Opinioni

La benedizione del Papa e dei vescovi. Per essere voce di tutti

Riccardo Maccioni sabato 28 marzo 2020

Da solo, per essere voce di tutti. I malati, gli operatori sanitari, la gente comune. Da solo, portando sulle spalle il dolore di chi non può esserci. Da solo, con le braccia alzate nella benedizione, che è già indicare una strada. Quella che abita la realtà senza diventarne schiava, che sa distinguere il necessario dal superfluo, che nella colpa pensa più al perdono che alla punizione. Se c’è un’immagine che riassume la strana giornata vissuta dalla Chiesa ieri, una specie di Venerdì Santo in anticipo, è il richiamo alla misericordia quando intorno tutto testimonia sofferenza, rabbia, delusione. È la piazza, l’immensa piazza San Pietro vuota mentre il Papa invita alla pazienza e alla speranza, è la pioggia che ritma il suo appello alla fede, è il coraggio di mettere in ascolto il cuore quando invita a combattere un nemico invisibile con armi altrettanto nascoste: la preghiera e il servizio silenzioso. Lontani dalla luce che abbaglia sì, eppure capaci di trasformare il mondo dal di dentro, di restituire umanità dove viene maltrattata e combattuta come una parolaccia, soprattutto in grado di dare una risposta alla paura, di incanalarla nella ragione perché non diventi rassegnazione o, peggio, rancore.

Niente frasi fatte e tanta concretezza dunque, più perseveranza che gesti clamorosi, pazienza e umiltà invece delle false eppure suadenti ricette miracolose. Com’è nello stile delle guide sicure, come sono i pastori. Umili costruttori di una comunità che non dimentica nessuno, ma anzi, per citare la pagina del Vangelo, lasciano il resto del gregge per andare a cercare l’unica pecora che si è perduta. Ma oggi quello smarrimento è di tanti, in Italia e in tutto il mondo: dai familiari che piangono un parente o un amico che non hanno potuto salutare, alle vittime del virus, imprigionate nel peggiore degli incubi: morire da soli.
A loro, specialmente a loro, hanno voluto rendere omaggio i nostri vescovi, nella visita di benedizione e di consolazione fatta ieri ai cimiteri. Un pellegrinaggio del dolore tra tombe con pochi fiori, per regalare una carezza a chi non l’ha potuta avere nel suo ultimo giorno, prima dell’unico respiro di vita rimasto. Nei campisanti come li chiamano gli anziani, timbro di fede a un luogo di lacrime, i pastori della Chiesa italiana erano soli. Come il Papa sul sagrato di piazza San Pietro. E proprio come lui, i loro discorsi, compresi quelli senza parole, sono stati al plurale e declinati al futuro, quasi un anticipo della vita nuova, hanno ricordato, che ci attende tutti, per non morire mai. Eppure anche lì, tra le lapidi e le pietruzze dei sentieri, più delle parole sono stati importanti i gesti. La preghiera silenziosa, la calma del raccoglimento, soprattutto lo sguardo lungo, quasi a stringere in un unico abbraccio ciascuna delle storie riassunte da una fotografia, sintetizzate da qualche frase devota incisa sul marmo.

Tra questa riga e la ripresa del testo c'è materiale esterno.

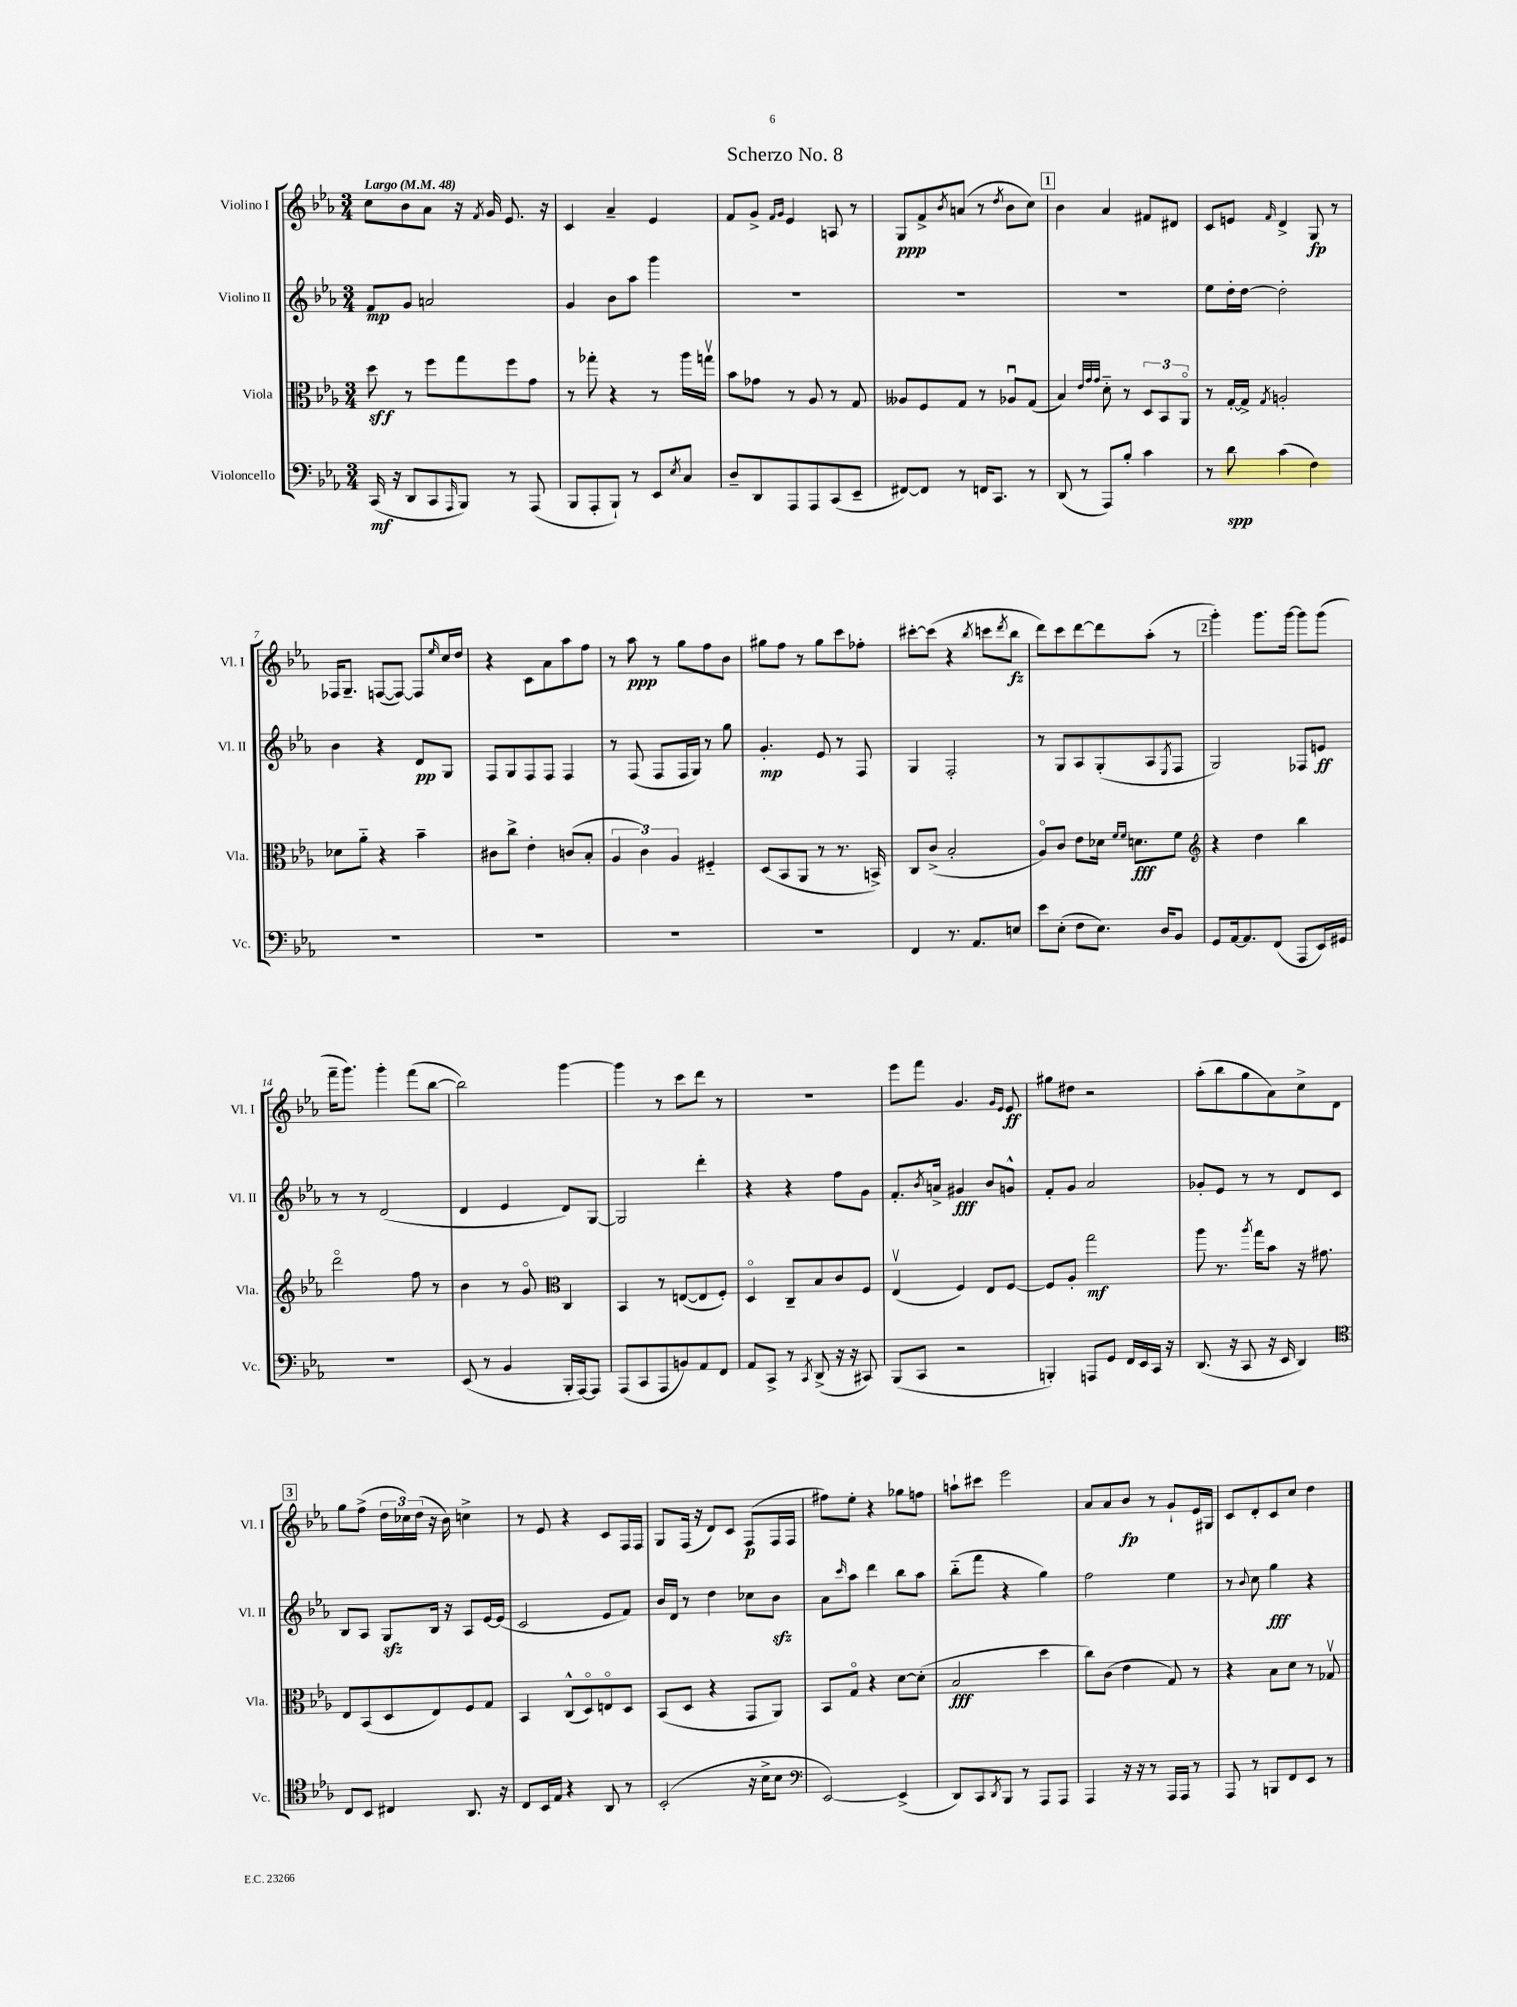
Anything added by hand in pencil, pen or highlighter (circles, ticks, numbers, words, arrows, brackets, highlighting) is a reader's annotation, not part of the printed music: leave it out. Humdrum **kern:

**kern	**dynam	**kern	**dynam	**kern	**dynam	**kern	**dynam
*part4	*part4	*part3	*part3	*part2	*part2	*part1	*part1
*staff4	*staff4	*staff3	*staff3	*staff2	*staff2	*staff1	*staff1
*I"Violoncello	*	*I"Viola	*	*I"Violino II	*	*I"Violino I	*
*I'Vc.	*	*I'Vla.	*	*I'Vl. II	*	*I'Vl. I	*
*clefF4	*	*clefC3	*	*clefG2	*	*clefG2	*
*k[b-e-a-]	*	*k[b-e-a-]	*	*k[b-e-a-]	*	*k[b-e-a-]	*
*M3/4	*	*M3/4	*	*M3/4	*	*M3/4	*
*MM48	*	*MM48	*	*MM48	*	*MM48	*
=1	=1	=1	=1	=1	=1	=1	=1
!	!	!	!	!	!	!LO:TX:a:B:t=Largo	!
(16CC/	mf	8dd\	sff	8f/L	mp	8cc\L	.
16r	.	.	.	.	.	.	.
8DD/L	.	8r	.	8g/J	.	8b-\	.
8CC/	.	8ff\L	.	2an/	.	8a-\J	.
16qqAAA-/	.	.	.	.	.	.	.
8BBB-/J)	.	8gg\	.	.	.	16r	.
.	.	.	.	.	.	8qf/	.
.	.	.	.	.	.	16g/	.
8r	.	8ff\	.	.	.	8.e-/	.
(8AAA-/	.	8g\J	.	.	.	.	.
.	.	.	.	.	.	16r	.
=2	=2	=2	=2	=2	=2	=2	=2
8BBB-/L	.	8r	.	4g/	.	4c/	.
8AAA-'/	.	8gg-X'\	.	.	.	.	.
8BBB-`/J)	.	4r	.	8b-\L	.	4a-~/	.
8r	.	.	.	8aa-\J	.	.	.
8EE-/L	.	8r	.	4ggg\	.	4e-/	.
8qE-/	.	.	.	.	.	.	.
8C/J	.	16aa-\LL	.	.	.	.	.
.	.	16ggnv\JJ	.	.	.	.	.
=3	=3	=3	=3	=3	=3	=3	=3
8D~/L	.	8b-\L	.	2.r	.	8f/L	.
8DD/	.	8g-X\J	.	.	.	8g^/J	.
.	.	.	.	.	.	16qqf/LL	.
.	.	.	.	.	.	16qqg/JJ	.
8AAA-/	.	8r	.	.	.	4e-/	.
8AAA-/	.	8A-/	.	.	.	.	.
(8CC/	.	8r	.	.	.	8An/	.
8EE-~/J	.	8G/	.	.	.	8r	.
=4	=4	=4	=4	=4	=4	=4	=4
[8FF#X/L)	.	8A--X/L	.	2.r	.	8G/L	ppp
8FF#/J]	.	8F/	.	.	.	8f^/	.
.	.	.	.	.	.	8qb-/	.
8r	.	8G/J	.	.	.	(8an/J	.
16FFn/KL	.	8r	.	.	.	8r	.
8.CC/J	.	.	.	.	.	.	.
.	.	.	.	.	.	8qdd/	.
.	.	8A-Xu/L	.	.	.	8b-\L	.
8r	.	(8G/J	.	.	.	8cc\J)	.
!!LO:REH:place=s1:t=1
=5	=5	=5	=5	=5	=5	=5	=5
(8DD/	.	4B-/)	.	2.r	.	4b-\	.
8r	.	.	.	.	.	.	.
.	.	32qqe-/LLL	.	.	.	.	.
.	.	32qqg/	.	.	.	.	.
.	.	32qqg/JJJ	.	.	.	.	.
8AAA-/L)	.	8d\	.	.	.	4a-/	.
8B-'/J	.	8r	.	.	.	.	.
4c\	.	12D/L	.	.	.	8f#X/L	.
.	.	12BB-/	.	.	.	.	.
.	.	.	.	.	.	8d#X/J	.
.	.	12AA-/J	.	.	.	.	.
=6	=6	=6	=6	=6	=6	=6	=6
8r	.	8r	.	8ee-\L	.	8c/L	.
8d\	spp	[16G'/LL	.	16dd'\L	.	8en/J	.
.	.	16G^/JJ]	.	[16dd\JJ	.	.	.
.	.	8qG/	.	.	.	16qqf/	.
(4c\	.	2An'/	.	2dd'\]	.	4d^/	.
4F\)	.	.	.	.	.	8G/	fp
.	.	.	.	.	.	8r	.
!!LO:LB:g=z
=7	=7	=7	=7	=7	=7	=7	=7
2.r	.	8d-X\L	.	4b-\	.	16F-X/KL	.
.	.	.	.	.	.	8.G~/J	.
.	.	8a-\J	.	.	.	.	.
.	.	4r	.	4r	.	([8Fn/L	.
.	.	.	.	.	.	8F/J_)	.
.	.	4b-~\	.	8d/L	pp	8F/L]	.
.	.	.	.	.	.	16qqee-/	.
.	.	.	.	8G/J	.	16cc/L	.
.	.	.	.	.	.	16dd/JJ	.
=8	=8	=8	=8	=8	=8	=8	=8
2.r	.	8c#X\L	.	8F/L	.	4r	.
.	.	8cc^\J	.	8G/	.	.	.
.	.	4e-'\	.	8F/	.	8c\L	.
.	.	.	.	8F/J	.	8a-\	.
.	.	(8cn/L	.	4F/	.	8aa-\	.
.	.	8B-'/J	.	.	.	8ff\J	.
=9	=9	=9	=9	=9	=9	=9	=9
2.r	.	6A-/	.	8r	.	8r	.
.	.	.	.	(8F/	.	8aa-\	ppp
.	.	6c\)	.	.	.	.	.
.	.	.	.	8F/L	.	8r	.
.	.	6A-/	.	.	.	.	.
.	.	.	.	16F/L	.	8gg\L	.
.	.	.	.	16G/JJ)	.	.	.
.	.	4F#X/	.	8r	.	8ff\	.
.	.	.	.	8gg\	.	8b-\J	.
=10	=10	=10	=10	=10	=10	=10	=10
2.r	.	(8D/L	.	4.g'/	mp	8gg#X\L	.
.	.	8BB-/	.	.	.	8ff\J	.
.	.	8AA-/J	.	.	.	8r	.
.	.	8r	.	8e-/	.	8gg#\L	.
.	.	8.r	.	8r	.	8ccc\	.
.	.	.	.	8F/	.	8ff-X'\J	.
.	.	16BBn^/)	.	.	.	.	.
=11	=11	=11	=11	=11	=11	=11	=11
4FF/	.	8C/L	.	4G/	.	[8ccc#X'\L	.
.	.	(8c^/J	.	.	.	(8ccc#\J]	.
8.r	.	2B-'/	.	2F'/	.	4r	.
8.AA-/L	.	.	.	.	.	.	.
.	.	.	.	.	.	8qbb-/	.
.	.	.	.	.	.	8cccn\L	.
.	.	.	.	.	.	8qddd/	.
8En/J	.	.	.	.	.	8bb-\J	fz
=12	=12	=12	=12	=12	=12	=12	=12
8e-\L	.	8A-/L)	.	8r	.	8ddd\L)	.
(8E-'\J	.	8c/J	.	8G/L	.	8ccc\	.
8F\L	.	8e-\L	.	8A-/	.	[8ddd\	.
8.E-\J)	.	16d-X\Jk	.	(8G'/	.	8ddd\]	.
.	.	16qqf/LL	.	.	.	.	.
.	.	16qqf/JJ	.	.	.	.	.
.	.	8.dn\L	fff	.	.	.	.
.	.	.	.	8A-/	.	(8aa-'\J	.
16D/KL	.	.	.	.	.	.	.
.	.	.	.	8qE-/	.	.	.
8BB-/J	.	8f\J	.	8F/J	.	8r	.
!!LO:REH:place=s1:t=2
=13	=13	=13	=13	=13	=13	=13	=13
*	*	*clefG2	*	*	*	*	*
8GG/L	.	4r	.	2G/)	.	4ggg'\)	.
[16AA-/k	.	.	.	.	.	.	.
8.AA-/]	.	.	.	.	.	.	.
.	.	4dd\	.	.	.	8.ggg\L	.
(8FF/J	.	.	.	.	.	.	.
.	.	.	.	.	.	[16ggg\Jk	.
8AAA-/L	.	4bb-\	.	8F-X/L	.	8ggg\L]	.
16EE-/L)	.	.	.	8en/J	ff	(8ggg\J	.
16GG#X/JJ	.	.	.	.	.	.	.
!!LO:LB:g=z
=14	=14	=14	=14	=14	=14	=14	=14
2.r	.	2ddd\	.	8r	.	16fff~\KL	.
.	.	.	.	.	.	8.ggg\J)	.
.	.	.	.	8r	.	.	.
.	.	.	.	(2d/	.	4ggg'\	.
.	.	8ff\	.	.	.	(8fff\L	.
.	.	8r	.	.	.	[8bb-\J	.
=15	=15	=15	=15	=15	=15	=15	=15
(8EE-/	.	4b-\	.	4d/	.	2bb-\])	.
8r	.	.	.	.	.	.	.
4BB-/	.	8r	.	4e-/	.	.	.
.	.	8g/	.	.	.	.	.
*	*	*clefC3	*	*	*	*	*
16BBB-'/LL	.	4C/	.	8d/L)	.	[4ggg\	.
[16AAA-/J)	.	.	.	.	.	.	.
8AAA-/J]	.	.	.	[8G/J	.	.	.
=16	=16	=16	=16	=16	=16	=16	=16
(8AAA-/L	.	4BB-/	.	2G/]	.	4ggg\]	.
8CC/	.	.	.	.	.	.	.
8AAA-/	.	8r	.	.	.	8r	.
8BBn/)	.	([8En/L	.	.	.	8ccc\L	.
8AA-/	.	8E/]	.	4ddd'\	.	8ddd\J	.
8FF/J	.	8F'/J)	.	.	.	8r	.
=17	=17	=17	=17	=17	=17	=17	=17
8AA-/L	.	4D/	.	4r	.	2.r	.
8CC^/J	.	.	.	.	.	.	.
8r	.	8C~/L	.	4r	.	.	.
8qCC/	.	.	.	.	.	.	.
(8DD^/	.	8B-/	.	.	.	.	.
16r	.	8c/	.	8ff\L	.	.	.
16r	.	.	.	.	.	.	.
8CC#X/)	.	8F/J	.	8g\J	.	.	.
=18	=18	=18	=18	=18	=18	=18	=18
(8BBB-/L	.	(4E-v/	.	8.f'/L	.	8eee-\L	.
8CC/J	.	.	.	.	.	8fff\J	.
.	.	.	.	8qb-/	.	.	.
.	.	.	.	16an^/Jk	.	.	.
2r	.	4F/)	.	4g#X/	fff	4.g/	.
.	.	8E-/L	.	8b-/L	.	.	.
.	.	.	.	.	.	16qqg/LL	.
.	.	.	.	.	.	16qqe-/JJ	.
.	.	[8F/J	.	8gn^^/J	.	8e-/	ff
=19	=19	=19	=19	=19	=19	=19	=19
4BBBn'/)	.	8F/L]	.	8f'/L	.	8gg#X\L	.
.	.	8A-'/J	.	8g/J	.	8dd#X\J	.
8AAAn/L	.	2gg\	mf	2a-/	.	2r	.
8GG/J	.	.	.	.	.	.	.
16FF/LL	.	.	.	.	.	.	.
16EE-/	.	.	.	.	.	.	.
16CC/JJ	.	.	.	.	.	.	.
16r	.	.	.	.	.	.	.
=20	=20	=20	=20	=20	=20	=20	=20
(8.DD/	.	8aa-\	.	8g-X'/L	.	(8aa-'\L	.
.	.	8.r	.	8e-/J	.	8bb-\	.
16r	.	.	.	.	.	.	.
8CC/	.	.	.	8r	.	8gg\	.
.	.	8qaa-/	.	.	.	.	.
.	.	16gg\KL	.	.	.	.	.
16r	.	8b-\J	.	8r	.	8a-\)	.
16EE-/	.	.	.	.	.	.	.
4DD/)	.	16r	.	8d/L	.	8cc^\	.
.	.	8.g#X\	.	.	.	.	.
.	.	.	.	8c/J	.	8d\J	.
!!LO:LB:g=z
!!LO:REH:place=s1:t=3
=21	=21	=21	=21	=21	=21	=21	=21
*clefC4	*	*	*	*	*	*	*
8C/L	.	8E-/L	.	8B-/L	.	8gg\L	.
8BB-/J	.	(8BB-/	.	8A-/J	.	(8ff^\J	.
4C#X/	.	8D/	.	8Gzz/L	.	24dd\LL	.
.	.	.	.	.	.	24cc-X\)	.
.	.	.	.	.	.	(24dd\JJ	.
.	.	8E-/)	.	16B-/Jk	.	16r	.
.	.	.	.	16r	.	16b-\)	.
8.AA-/	.	8F/	.	8A-/L	.	4ccn^\	.
.	.	8G/J	.	[16e-/L	.	.	.
16r	.	.	.	(16e-/JJ]	.	.	.
=22	=22	=22	=22	=22	=22	=22	=22
8C/L	.	4BB-/	.	2c/	.	8r	.
16BB-/L	.	.	.	.	.	8e-/	.
16E-/JJ	.	.	.	.	.	.	.
4r	.	(8C^^/L	.	.	.	4r	.
.	.	8D/)	.	.	.	.	.
8AA-/	.	8En/	.	8e-/L	.	8c/L	.
8r	.	8D/J	.	8f/J)	.	16F/L	.
.	.	.	.	.	.	16F/JJ	.
=23	=23	=23	=23	=23	=23	=23	=23
(2BB-'/	.	(8BB-/L	.	16b-/LL	.	8G/L	.
.	.	.	.	16d/JJ	.	.	.
.	.	8D/J	.	8r	.	(16F/Jk	.
.	.	.	.	.	.	16r	.
.	.	4r	.	4dd\	.	8d/L)	.
.	.	.	.	.	.	8c/J	.
16r	.	8GG/L	.	8cc-X\L	.	(8F/L	p
16B-^\KL	.	.	.	.	.	.	.
8B-\J	.	8AA-/J)	.	8b-zz\J	.	16F/L	.
.	.	.	.	.	.	16F/JJ	.
=24	=24	=24	=24	=24	=24	=24	=24
*clefF4	*	*	*	*	*	*	*
[2EE-/)	.	8BB-/L	.	8a-\L	.	8ff#X\L)	.
.	.	.	.	16qqccc/	.	.	.
.	.	8G/J	.	8aa-\J	.	8ee-'\J	.
.	.	4r	.	4ddd\	.	4r	.
(4EE-^/]	.	[8d\L	.	8bb-\L	.	8gg-X\L	.
.	.	(8d'\J]	.	8aa-\J	.	8ffn\J	.
=25	=25	=25	=25	=25	=25	=25	=25
8DD/L)	.	2B-/	fff	(8bb-\L	.	8aan`\L	.
8CC/	.	.	.	8fff\J	.	8ccc#X\J	.
8qDD/	.	.	.	.	.	.	.
8BBB-/J	.	.	.	4r	.	2eee-\	.
8r	.	.	.	.	.	.	.
8AAA-/L	.	4dd\	.	4gg\)	.	.	.
8AAA-/J	.	.	.	.	.	.	.
=26	=26	=26	=26	=26	=26	=26	=26
4AAA-/	.	8cc\L)	.	2ff\	.	8a-/L	.
.	.	(8c\J	.	.	.	8a-/	.
16r	.	4e-\	.	.	.	8b-/J	fp
16r	.	.	.	.	.	.	.
8r	.	.	.	.	.	8r	.
16AAA-/LL	.	8G/)	.	4ee-\	.	8g`/L	.
16AAA-/JJ	.	.	.	.	.	.	.
8r	.	8r	.	.	.	16e-/L	.
.	.	.	.	.	.	16G#X/JJ	.
=27	=27	=27	=27	=27	=27	=27	=27
8AAA-/	.	4r	.	8r	.	8c/L	.
.	.	.	.	8qqb-/	.	.	.
8r	.	.	.	8cc\	.	8d'/	.
8BBBn/L	.	8B-\L	.	4gg\	fff	8c/	.
8FF/	.	8d\J	.	.	.	8cc/J	.
8EE-/J	.	8r	.	4r	.	4dd\	.
8r	.	8G-Xv/	.	.	.	.	.
==	==	==	==	==	==	==	==
*-	*-	*-	*-	*-	*-	*-	*-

Un modo per restituire un’identità, per testimoniare a chi non c’è più l’affetto e il ricordo di una comunità intera, di uomini e donne costrette in casa da una responsabilità obbligata e dalla paura, tante volte sorella immatura della fragilità. Che invece, quando riconosciuta e accettata, può diventare il seme di un capolavoro, come il blocco d’argilla che nelle mani dello scultore si trasforma in un’opera d’arte. Un’immagine in cui c’è tutta la sfida lanciata dal Papa e dalle chiese del nostro Paese, cioè l’invito ad accettare di sentirsi piccoli per diventare grandi, il richiamo al coraggio della fede, che non cancella le difficoltà e problemi, soprattutto in questi tempi terribili, ma li rilegge guardando alla croce. Il legno che unisce la terra al cielo, ma prima ancora la via dolorosa che ha come meta una gioia infinitamente più grande.

Abbiamo una speranza, ha detto ieri sera il Papa: nella croce di Cristo siamo stati «risanati e abbracciati». Vuol dire che anche nella stagione del virus, del nemico invisibile che fatichiamo a combattere, ci sarà sempre qualcuno con noi, a tenerci la mano, a sussurrarci una parola giusta, a insegnarci una preghiera. Isolati, magari sì, ma soli mai.